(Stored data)
★ ★ ★ ★ ★ ★ ★
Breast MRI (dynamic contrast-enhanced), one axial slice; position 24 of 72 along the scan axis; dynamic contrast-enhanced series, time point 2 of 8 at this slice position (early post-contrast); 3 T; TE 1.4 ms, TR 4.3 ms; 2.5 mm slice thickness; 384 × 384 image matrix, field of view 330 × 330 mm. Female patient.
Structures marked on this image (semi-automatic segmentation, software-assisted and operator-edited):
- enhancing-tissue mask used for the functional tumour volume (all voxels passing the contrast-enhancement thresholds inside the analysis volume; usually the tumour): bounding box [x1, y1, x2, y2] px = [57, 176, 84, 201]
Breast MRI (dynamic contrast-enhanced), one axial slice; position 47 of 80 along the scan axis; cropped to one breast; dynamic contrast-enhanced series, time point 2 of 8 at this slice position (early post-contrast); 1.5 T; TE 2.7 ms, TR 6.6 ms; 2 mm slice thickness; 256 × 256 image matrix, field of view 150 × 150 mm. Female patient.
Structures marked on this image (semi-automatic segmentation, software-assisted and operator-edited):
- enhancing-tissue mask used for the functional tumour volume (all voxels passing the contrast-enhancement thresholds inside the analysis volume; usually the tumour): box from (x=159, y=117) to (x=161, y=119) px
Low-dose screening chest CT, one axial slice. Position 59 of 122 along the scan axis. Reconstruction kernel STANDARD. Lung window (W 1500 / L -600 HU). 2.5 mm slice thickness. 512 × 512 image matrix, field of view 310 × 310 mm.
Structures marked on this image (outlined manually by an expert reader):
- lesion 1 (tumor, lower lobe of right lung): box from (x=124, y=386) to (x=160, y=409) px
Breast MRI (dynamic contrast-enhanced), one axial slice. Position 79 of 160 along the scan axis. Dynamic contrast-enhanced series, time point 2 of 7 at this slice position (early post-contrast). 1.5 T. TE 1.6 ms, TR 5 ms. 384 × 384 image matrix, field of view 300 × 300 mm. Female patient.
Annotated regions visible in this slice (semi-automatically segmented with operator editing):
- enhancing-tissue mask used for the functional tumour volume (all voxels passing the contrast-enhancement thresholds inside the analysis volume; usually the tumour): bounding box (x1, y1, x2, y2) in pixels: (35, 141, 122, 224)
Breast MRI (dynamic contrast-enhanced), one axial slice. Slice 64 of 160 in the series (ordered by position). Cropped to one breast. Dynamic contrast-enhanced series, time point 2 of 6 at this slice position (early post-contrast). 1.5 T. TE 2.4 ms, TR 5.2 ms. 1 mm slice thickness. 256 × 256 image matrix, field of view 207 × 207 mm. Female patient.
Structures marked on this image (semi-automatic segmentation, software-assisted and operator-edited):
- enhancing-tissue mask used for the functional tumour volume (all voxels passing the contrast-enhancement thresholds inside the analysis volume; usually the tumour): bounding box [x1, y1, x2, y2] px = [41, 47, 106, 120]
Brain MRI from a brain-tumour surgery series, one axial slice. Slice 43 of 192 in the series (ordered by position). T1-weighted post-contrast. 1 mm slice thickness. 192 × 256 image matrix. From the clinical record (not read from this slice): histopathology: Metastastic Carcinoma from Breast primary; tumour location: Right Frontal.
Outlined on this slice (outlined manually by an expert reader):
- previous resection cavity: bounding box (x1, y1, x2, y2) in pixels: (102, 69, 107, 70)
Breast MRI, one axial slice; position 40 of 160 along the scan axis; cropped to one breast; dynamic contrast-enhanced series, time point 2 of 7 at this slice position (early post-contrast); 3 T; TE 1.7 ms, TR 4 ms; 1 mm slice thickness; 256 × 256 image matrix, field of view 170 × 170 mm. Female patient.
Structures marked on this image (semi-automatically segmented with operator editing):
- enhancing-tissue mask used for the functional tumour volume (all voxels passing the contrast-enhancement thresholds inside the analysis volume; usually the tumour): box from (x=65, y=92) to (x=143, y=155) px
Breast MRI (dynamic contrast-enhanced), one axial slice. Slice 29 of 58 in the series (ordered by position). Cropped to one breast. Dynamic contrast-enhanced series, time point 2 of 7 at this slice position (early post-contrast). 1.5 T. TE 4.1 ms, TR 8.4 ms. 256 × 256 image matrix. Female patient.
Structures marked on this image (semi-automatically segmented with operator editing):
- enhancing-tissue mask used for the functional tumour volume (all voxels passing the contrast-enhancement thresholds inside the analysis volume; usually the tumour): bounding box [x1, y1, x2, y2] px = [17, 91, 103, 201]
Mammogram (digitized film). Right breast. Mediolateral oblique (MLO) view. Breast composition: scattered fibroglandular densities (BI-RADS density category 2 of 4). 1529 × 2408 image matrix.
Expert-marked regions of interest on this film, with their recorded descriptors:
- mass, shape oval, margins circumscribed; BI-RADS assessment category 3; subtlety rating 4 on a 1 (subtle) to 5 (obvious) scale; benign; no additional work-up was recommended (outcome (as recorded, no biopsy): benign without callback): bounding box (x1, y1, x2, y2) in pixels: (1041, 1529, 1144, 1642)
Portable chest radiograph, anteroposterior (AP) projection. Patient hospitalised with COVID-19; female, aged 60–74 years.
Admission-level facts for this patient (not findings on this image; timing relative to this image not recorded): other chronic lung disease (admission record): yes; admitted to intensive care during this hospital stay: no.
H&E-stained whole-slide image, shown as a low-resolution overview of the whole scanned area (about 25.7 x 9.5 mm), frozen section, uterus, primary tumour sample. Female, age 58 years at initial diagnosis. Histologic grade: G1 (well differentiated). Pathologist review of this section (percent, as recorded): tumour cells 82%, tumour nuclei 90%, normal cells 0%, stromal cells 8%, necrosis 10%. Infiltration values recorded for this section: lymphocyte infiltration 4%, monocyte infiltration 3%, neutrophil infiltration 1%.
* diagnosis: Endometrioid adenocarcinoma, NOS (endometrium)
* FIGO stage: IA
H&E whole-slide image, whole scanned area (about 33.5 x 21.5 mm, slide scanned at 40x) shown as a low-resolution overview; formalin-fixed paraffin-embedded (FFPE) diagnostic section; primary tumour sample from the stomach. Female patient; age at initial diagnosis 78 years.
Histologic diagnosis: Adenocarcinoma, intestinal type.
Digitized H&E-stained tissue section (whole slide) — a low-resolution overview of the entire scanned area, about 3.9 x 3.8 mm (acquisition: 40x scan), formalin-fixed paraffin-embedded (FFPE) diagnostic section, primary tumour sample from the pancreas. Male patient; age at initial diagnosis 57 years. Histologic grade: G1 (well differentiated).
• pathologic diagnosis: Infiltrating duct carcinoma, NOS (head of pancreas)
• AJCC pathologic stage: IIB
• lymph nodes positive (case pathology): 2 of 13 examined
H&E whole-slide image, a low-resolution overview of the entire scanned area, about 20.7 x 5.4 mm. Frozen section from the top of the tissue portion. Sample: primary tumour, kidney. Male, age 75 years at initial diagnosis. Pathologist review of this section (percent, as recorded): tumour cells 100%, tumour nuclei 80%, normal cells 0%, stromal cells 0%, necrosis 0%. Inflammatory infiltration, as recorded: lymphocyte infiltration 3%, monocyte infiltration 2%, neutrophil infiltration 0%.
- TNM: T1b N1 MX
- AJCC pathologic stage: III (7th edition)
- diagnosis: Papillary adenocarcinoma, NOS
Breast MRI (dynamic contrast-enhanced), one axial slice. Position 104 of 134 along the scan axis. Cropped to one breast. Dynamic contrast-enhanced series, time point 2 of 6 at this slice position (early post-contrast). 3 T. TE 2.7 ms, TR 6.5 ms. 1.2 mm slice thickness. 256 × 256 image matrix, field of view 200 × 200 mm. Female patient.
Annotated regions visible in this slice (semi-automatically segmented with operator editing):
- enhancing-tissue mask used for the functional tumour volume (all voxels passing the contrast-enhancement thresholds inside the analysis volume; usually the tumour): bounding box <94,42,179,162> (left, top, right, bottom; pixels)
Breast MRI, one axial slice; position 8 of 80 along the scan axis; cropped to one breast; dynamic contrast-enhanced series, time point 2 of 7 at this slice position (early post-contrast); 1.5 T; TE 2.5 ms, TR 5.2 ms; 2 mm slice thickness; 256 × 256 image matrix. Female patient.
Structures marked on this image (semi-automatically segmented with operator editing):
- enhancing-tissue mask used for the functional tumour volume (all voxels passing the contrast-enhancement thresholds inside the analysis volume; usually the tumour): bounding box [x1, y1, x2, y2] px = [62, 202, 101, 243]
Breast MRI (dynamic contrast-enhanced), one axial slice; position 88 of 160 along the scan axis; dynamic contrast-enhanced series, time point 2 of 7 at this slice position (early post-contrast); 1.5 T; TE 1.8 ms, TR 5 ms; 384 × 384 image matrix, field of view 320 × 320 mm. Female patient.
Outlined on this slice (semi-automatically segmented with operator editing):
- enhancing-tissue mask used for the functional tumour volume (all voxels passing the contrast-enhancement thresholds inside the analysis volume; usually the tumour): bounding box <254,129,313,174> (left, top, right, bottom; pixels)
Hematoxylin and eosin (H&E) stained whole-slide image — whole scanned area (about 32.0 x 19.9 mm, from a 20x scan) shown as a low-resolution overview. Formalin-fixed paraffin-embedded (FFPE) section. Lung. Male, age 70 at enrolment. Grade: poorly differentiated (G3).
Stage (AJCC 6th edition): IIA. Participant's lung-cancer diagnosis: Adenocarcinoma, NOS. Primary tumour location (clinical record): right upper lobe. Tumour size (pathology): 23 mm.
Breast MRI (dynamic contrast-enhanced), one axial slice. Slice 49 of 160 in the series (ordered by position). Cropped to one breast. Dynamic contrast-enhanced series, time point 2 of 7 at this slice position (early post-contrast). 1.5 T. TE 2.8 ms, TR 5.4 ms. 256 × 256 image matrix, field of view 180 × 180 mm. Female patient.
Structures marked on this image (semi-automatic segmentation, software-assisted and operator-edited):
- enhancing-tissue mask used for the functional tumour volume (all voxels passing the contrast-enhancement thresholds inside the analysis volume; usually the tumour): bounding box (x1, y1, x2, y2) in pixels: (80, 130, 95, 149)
★ ★ ★ ★ ★ ★ ★
EXERCISE PROMPT:
Check each line above for the word "lobe". Then state how many lines contain it, and nothing more.

RESPONSE BOX:
2